O que fazer:
[a] Segundo o trecho sobre as eleições no Reino Unido, quantos lugares no Parlamento os liberais-democratas obtiveram?
[b] Passe para o inglês esta frase do trecho sobre as eleições no Reino Unido: "Nesse encontro, Cameron faria a Nick Clegg, o líder liberal, uma 'oferta grande, aberta e abrangente', como o próprio Cameron anunciou à tarde."
[c] Prossiga o trecho sobre as eleições no Reino Unido a partir da última frase apresentada.

Trecho:
--------------------------------

Gordon Brown, há três anos
o inquilino da residência mais
presente nos jornais do Reino
Unido, perdeu -e perdeu feio-
a eleição da véspera, mas o caminhão não apareceu.
Ao contrário. Quem apareceu à porta do número 10 foi
Brown, para anunciar que fica
no cargo, esperando os resultados das negociações entre os
conservadores (vencedores,
mas sem maioria absoluta) e os
liberais-democratas, que obtiveram decepcionantes 57 lugares no Parlamento, num distante terceiro lugar.
As conversações começaram
ontem à noite, primeiro em um
telefonema de David Cameron,
o líder conservador, que comandará uma bancada de 306
parlamentares (de 650), seguido por um encontro pessoal entre uma comitiva de quatro liberais e quatro conservadores.
Nesse encontro, Cameron faria a Nick Clegg, o líder liberal,
uma "oferta grande, aberta e
abrangente", como o próprio
Cameron anunciou à tarde.
É razoável supor que há uma
boa margem para um acordo,
seja em torno de uma coalizão
formal, seja na forma da aceitação do governo que Cameron
quer formar, mesmo sem participar dele.

--------------------------------

Dados apresentados:
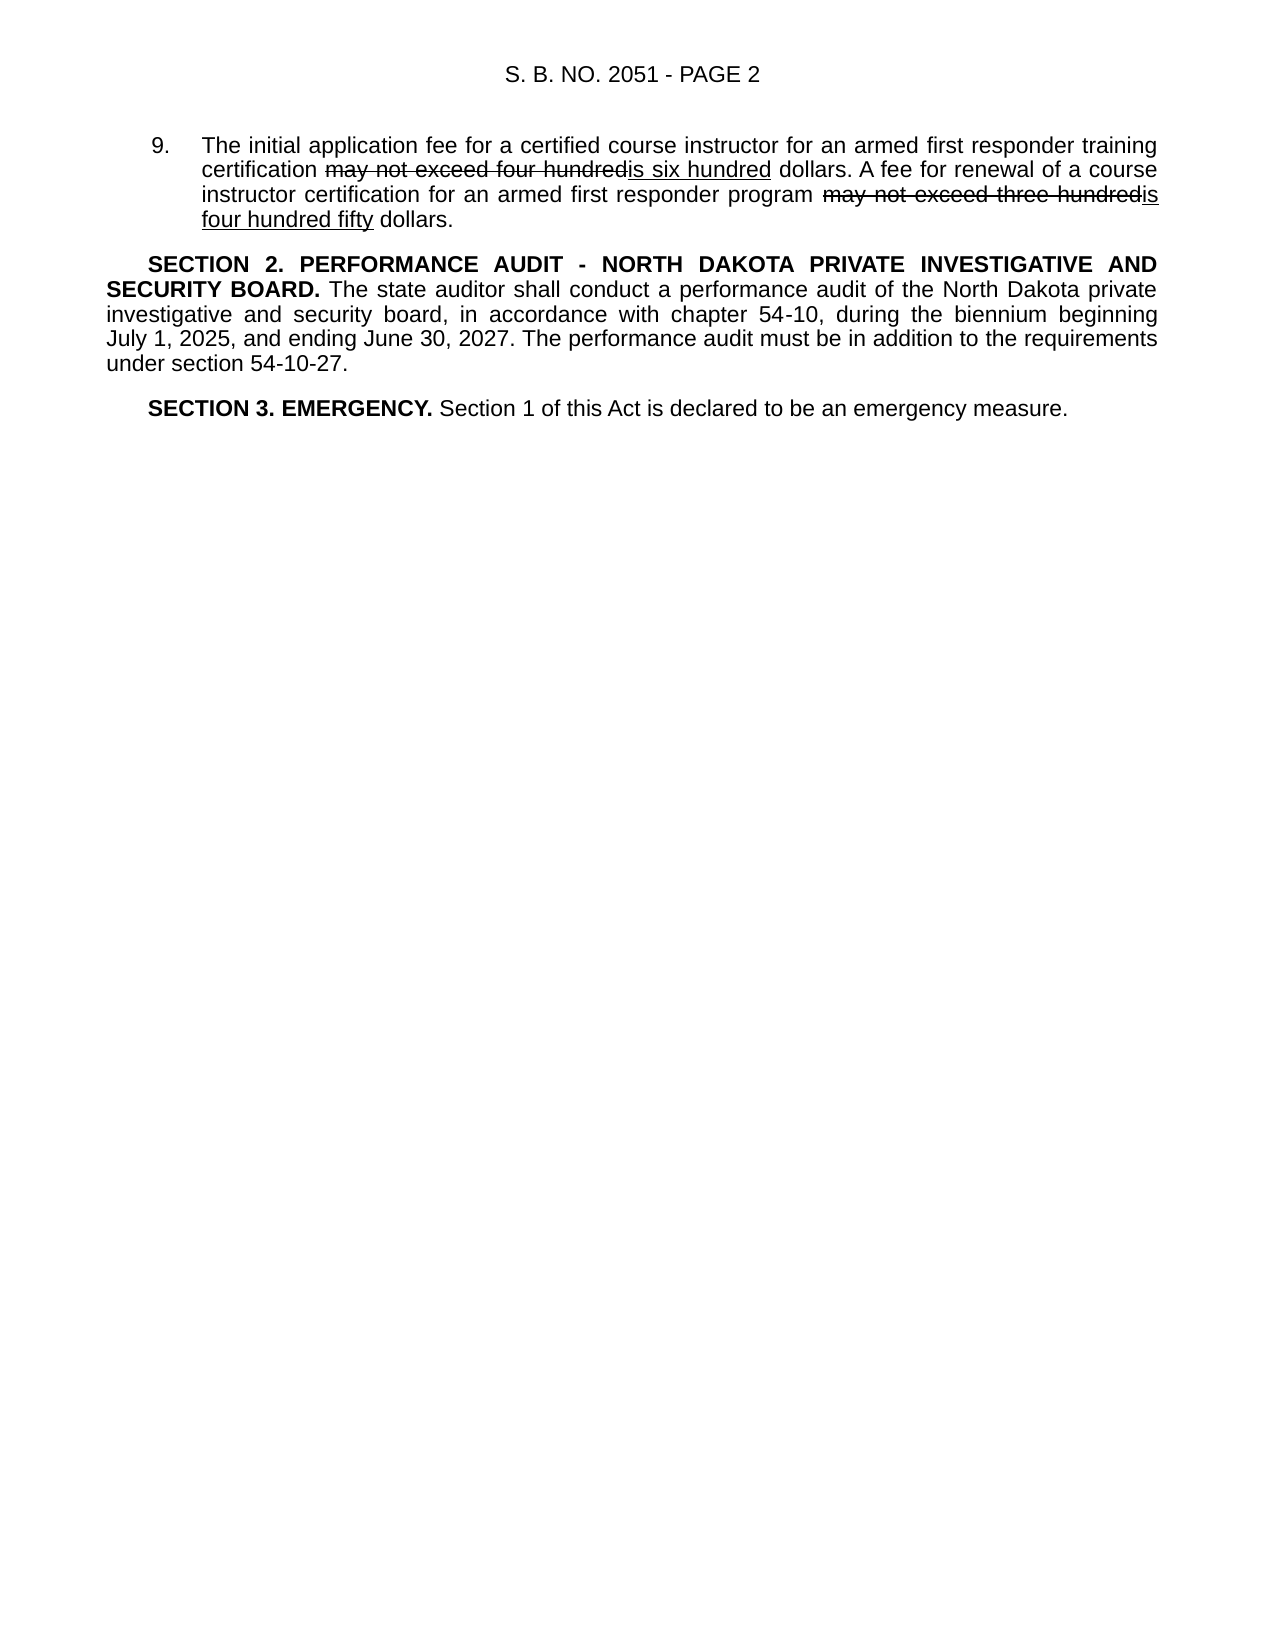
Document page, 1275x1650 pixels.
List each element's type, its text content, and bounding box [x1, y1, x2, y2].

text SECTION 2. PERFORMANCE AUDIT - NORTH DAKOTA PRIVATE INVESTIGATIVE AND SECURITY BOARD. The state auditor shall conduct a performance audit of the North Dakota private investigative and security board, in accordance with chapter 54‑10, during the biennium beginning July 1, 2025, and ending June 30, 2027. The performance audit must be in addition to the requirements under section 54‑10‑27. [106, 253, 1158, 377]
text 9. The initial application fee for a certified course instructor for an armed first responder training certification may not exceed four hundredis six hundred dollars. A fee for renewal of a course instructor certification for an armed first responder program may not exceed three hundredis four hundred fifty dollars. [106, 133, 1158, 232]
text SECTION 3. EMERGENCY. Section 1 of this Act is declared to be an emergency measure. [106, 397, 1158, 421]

--------------------------------

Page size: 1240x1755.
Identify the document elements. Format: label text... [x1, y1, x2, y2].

--------------------------------

Respostas escritas:
[a] Os liberais-democratas obtiveram 57 lugares no Parlamento.

[b] At that meeting, Cameron would make Nick Clegg, the Liberal leader, a "big, open and comprehensive offer," as Cameron himself announced in the afternoon.

[c]
Afinal, foi o próprio Clegg
quem abriu a porta para o diálogo da noite, ao dizer que o direito de tentar primeiro a formação do governo era dos conservadores, por terem o maior
número de cadeiras e também
de votos (10,7 milhões, ou 36%,
contra 8,6 milhões, ou 29%, dos
trabalhistas).
Contrariava, assim, a posição
de Brown, que se aferrou ao
texto constitucional que determina que, em caso de "hung
Parliament" (Parlamento sem
maioria absoluta de nenhum
partido), o governo de turno segue em Downing Street para
tentar formar uma maioria.
"Coalizão de perdedores"
Brown, cujo partido conseguiu 258 cadeiras, também pretendia conversar com Clegg,
mas foi alvejado quando o líder
liberal-democrata deu a preferência a Cameron. Mesmo assim, Brown insistiu em que, se
as conversações entre os outros
dois partidos fracassarem, ele
discutiria acordo com Clegg.
Em tese, seria até mais fácil
do que um entendimento entre
liberais e conservadores. Clegg
insiste em que um ponto inegociável para um acordo é uma reforma eleitoral que mude o sistema distrital atual, que pune
severamente seu partido.
Os trabalhistas comprometeram-se, na própria noite eleitoral, a submeter a referendo
uma reforma do tipo, ao passo
que Cameron limitou-se a propor um comitê multipartidário
para estudar a mudança.
Na prática, no entanto, a urgência provocada pela crise nos
mercados europeus tende a
tornar mais flexível a posição
de Clegg, ainda mais que Cameron tem o que a mídia local chamava de "sweeties" (doces) para oferecer ao líder liberal, entre eles a defesa da chamada
"economia verde", uma das palavras de ordem de Clegg durante a campanha.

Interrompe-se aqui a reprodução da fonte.